The company plans to deliver 10 robots to US universities by the end of the year, says Willow Garage president and CEO, Steve Cousins. “We might deliver more robots later, maybe up to 50”, he says. The company will release its open source software at the same time.
“You have to have the device to start inventing applications,” Cousins says. “Usually the first step in building a robot is to create the hardware and then the software. Now we give a ready made platform for research groups to start from.”
He compares the development of personal robots to the revolution of the personal computers: When the first ones came out, nobody knew what to do with them. But then the development got started.
Privately-funded research lab Willow Garage was silently founded last year by Scott Hassan, the chairman of the board, who helped Larry Page and Sergey Brin to develop Google’s technology back in the ’90s. Hassan was also founder of eGroups, a group email messaging company bought by Yahoo Groups in 2000 for about 450 million dollars. And presumably those funds are at least partly responsible for powering Willow Garage, although Hassan won’t say where his funding comes from.
Besides personal robots to be used in homes and offices, Willow Garage is developing unmanned cars and autonomous vessels. The company aims to expand from its current 20 employees to 60, as soon as possible, says Cousins.
According to Cousins (pictured left), it was Stanford University in Palo Alto that came up with the idea of making robots available to research groups. The university has been developing personal assistant robots in its Stanford Artificial Intelligence Robot (STAIR) project and has already managed to build a robot that moves on wheels and is capable of performing simple tasks.
STAIR researchers wanted to develop the robot further but funds were lacking, Cousins says. Willow Garage then gave Stanford almost a million dollars last fall to develop open source software for the personal assistant robot.
“Lack of integration is a problem: almost every research group creates it’s own hardware and software,” says assistant professor Andrew Ng, who leads the STAIR project. By having the research community move toward a standardized operating system, ideas and inventions can be shared, he says.
“Now one group works on a robot that understands speech, the other one on robot learning from its experience, and a third one on a robot that can navigate around the building. With the STAIR project we gather these separate fields and integrate them into a single robot. Revolution in robotics will come when we can build a single robot that can do a lot of different things,” he says.
Cousins says that the robots will probably be leased to the universities with conditions such as if the robots are not used in research, they have to be returned. And what does Cousins hope the universities will deliver? “I hope people will publish a paper about the inventions, make the code available to open source, and somebody else can build on top of their results,” he says.

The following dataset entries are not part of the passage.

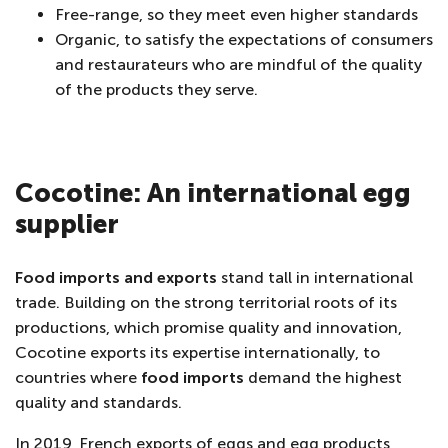
Free-range, so they meet even higher standards
Organic, to satisfy the expectations of consumers
and restaurateurs who are mindful of the quality
of the products they serve.
Cocotine: An international egg
supplier
Food imports and exports
stand tall in international
trade. Building on the strong territorial roots of its
productions, which promise quality and innovation,
Cocotine exports its expertise internationally, to
countries where
food imports
demand the highest
quality and standards.
In 2019, French exports of eggs and egg products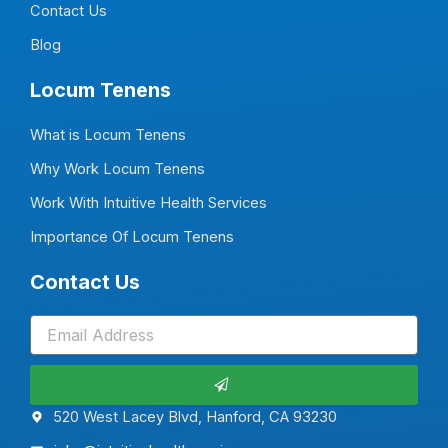
f
i
Contact Us
n
Blog
Locum Tenens
What is Locum Tenens
Why Work Locum Tenens
Work With Intuitive Health Services
Importance Of Locum Tenens
Contact Us
Submit
520 West Lacey Blvd, Hanford, CA 93230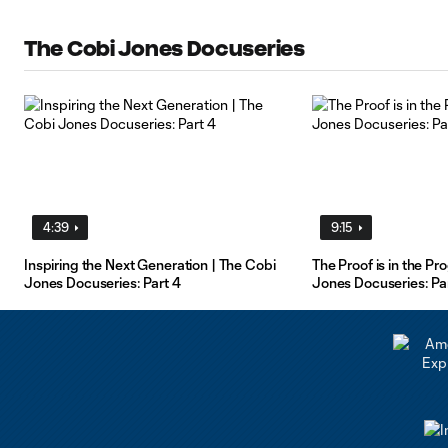
The Cobi Jones Docuseries
4:39
9:15
Inspiring the Next Generation | The Cobi
The Proof is in the Pr
Jones Docuseries: Part 4
Jones Docuseries: Pa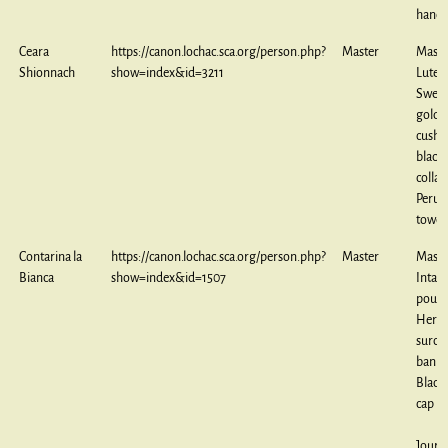
handt
Ceara
https://canon.lochac.sca.org/person.php?
Master
Maste
Shionnach
show=index&id=3211
Lute 
Sweet
goldw
cushi
black
collar
Perug
towel
Contarina la
https://canon.lochac.sca.org/person.php?
Master
Maste
Bianca
show=index&id=1507
Intar
pouch
Heral
surco
banne
Black
cap
Journ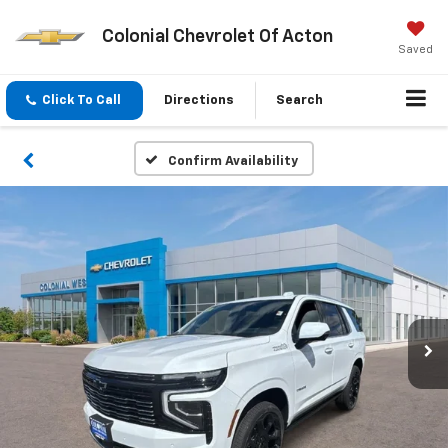
Colonial Chevrolet Of Acton
Saved
Click To Call
Directions
Search
Confirm Availability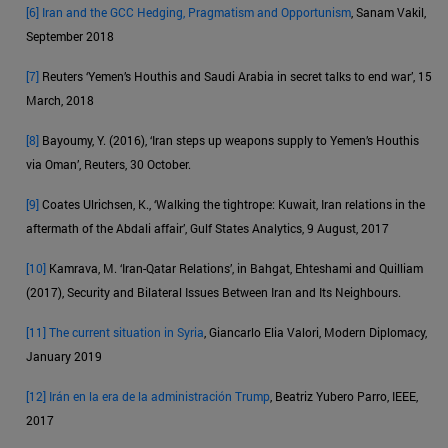
[6]
Iran and the GCC Hedging, Pragmatism and Opportunism
, Sanam Vakil,
September 2018
[7]
Reuters ‘Yemen’s Houthis and Saudi Arabia in secret talks to end war’, 15
March, 2018
[8]
Bayoumy, Y. (2016), ‘Iran steps up weapons supply to Yemen’s Houthis
via Oman’, Reuters, 30 October.
[9]
Coates Ulrichsen, K., ‘Walking the tightrope: Kuwait, Iran relations in the
aftermath of the Abdali affair’, Gulf States Analytics, 9 August, 2017
[10]
Kamrava, M. ‘Iran-Qatar Relations’, in Bahgat, Ehteshami and Quilliam
(2017), Security and Bilateral Issues Between Iran and Its Neighbours.
[11]
The current situation in Syria
, Giancarlo Elia Valori, Modern Diplomacy,
January 2019
[12]
Irán en la era de la administración Trump
, Beatriz Yubero Parro, IEEE,
2017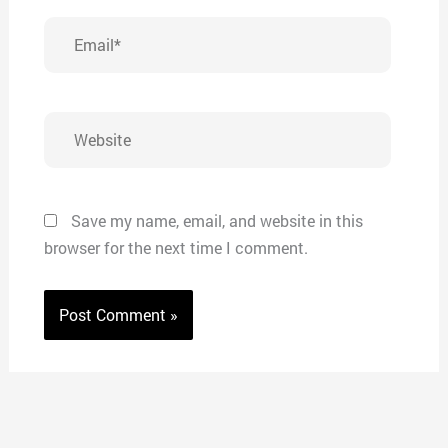
Email*
Website
Save my name, email, and website in this
browser for the next time I comment.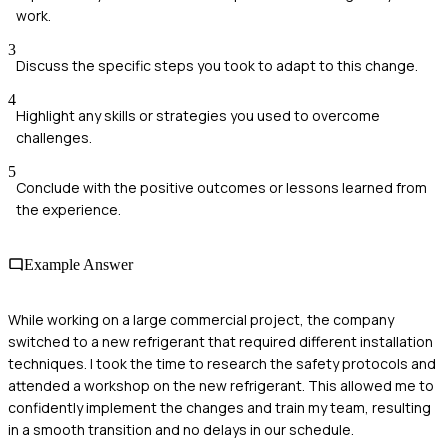
work.
3
Discuss the specific steps you took to adapt to this change.
4
Highlight any skills or strategies you used to overcome
challenges.
5
Conclude with the positive outcomes or lessons learned from
the experience.
Example Answer
While working on a large commercial project, the company
switched to a new refrigerant that required different installation
techniques. I took the time to research the safety protocols and
attended a workshop on the new refrigerant. This allowed me to
confidently implement the changes and train my team, resulting
in a smooth transition and no delays in our schedule.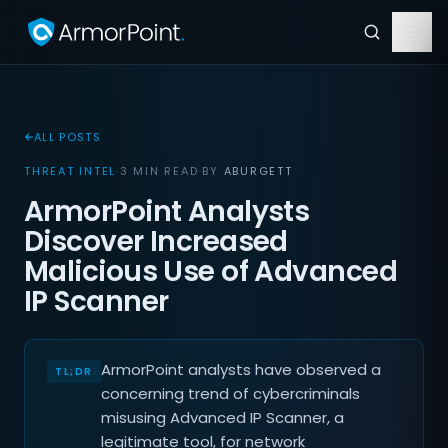
ALL POSTS
THREAT INTEL
·
3 MIN READ
·
BY
ABURGETT
ArmorPoint Analysts
Discover Increased
Malicious Use of Advanced
IP Scanner
ArmorPoint analysts have observed a
concerning trend of cybercriminals
misusing Advanced IP Scanner, a
legitimate tool, for network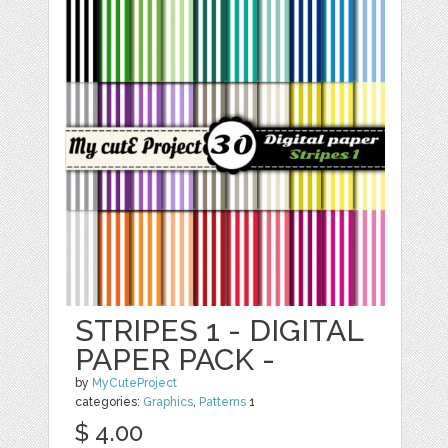
STRIPES 1 - DIGITAL
PAPER PACK -
by
MyCuteProject
categories:
Graphics
,
Patterns
1
$ 4.00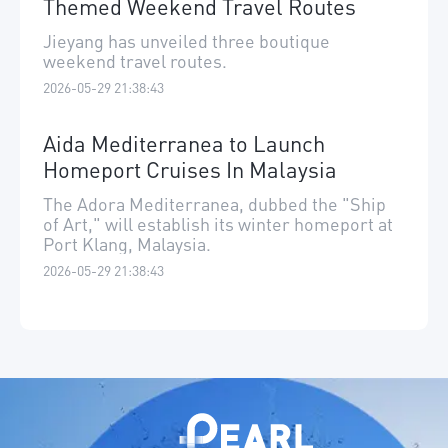
Themed Weekend Travel Routes
Jieyang has unveiled three boutique
weekend travel routes.
2026-05-29 21:38:43
Aida Mediterranea to Launch
Homeport Cruises In Malaysia
The Adora Mediterranea, dubbed the "Ship
of Art," will establish its winter homeport at
Port Klang, Malaysia.
2026-05-29 21:38:43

The robot Willow Garage provides to universities will be PR2, the second generation of Stanford’s personal assistant robot PR1. Willow Garage will design the hardware and organize the manufacture, and is also involved in creating the software. PR2 will move around on wheels and performs tasks like picking up objects and opening a soda can on its own. However, it has to be controlled by human hands.
“The challenge is to build a robot that does the chores on its own, without teleoperation,” Cousins says.
The whole venture seems to be a very long-range investment. You don’t hear Cousins talking about market share or ROI. He says he’s not worried about somebody else profiting from PR2 and the open source software provided. “If you look historically at technologies that have had a huge impact on the world, like personal computing, there’s an exponential growth curve for a while. If robotics is one of those things, there will be an ecosystem of companies created around personal robots. Being in the center of that explosion, you don’t have to own everything to be successful, you don’t have to patent everything you do.” Although Cousins does say the company may patent parts of the hardware at some point.
Cousins says that the popularity of Roomba, the vacuum cleaning robot made by iRobot, which has sold millions, proves that there’s a market for robots. One possible use he points to for the personal robot is to help the elderly and disabled.
So when will we be able to buy a robot in a shop for a reasonable price? “Maybe never,” Cousins says. But that doesn’t mean they can’t be pervasive. Cousins pictures robot rental services, for example. “Maybe you can lease a personal robot to clean up your house when you’re at work. If the robot sees something it doesn’t know what to do with, it calls somebody in a call center, which might be placed anywhere in the world, sees what the robot is seeing, says don’t touch that or let me control the hand and do it manually.”
Before joining Willow Garage, Cousins was a senior manager of the User-Focused Systems Research Group at the IBM Almaden Research Center in San Jose. He also worked at the Advanced Systems Development Laboratory at the Xerox Palo Alto Research Center.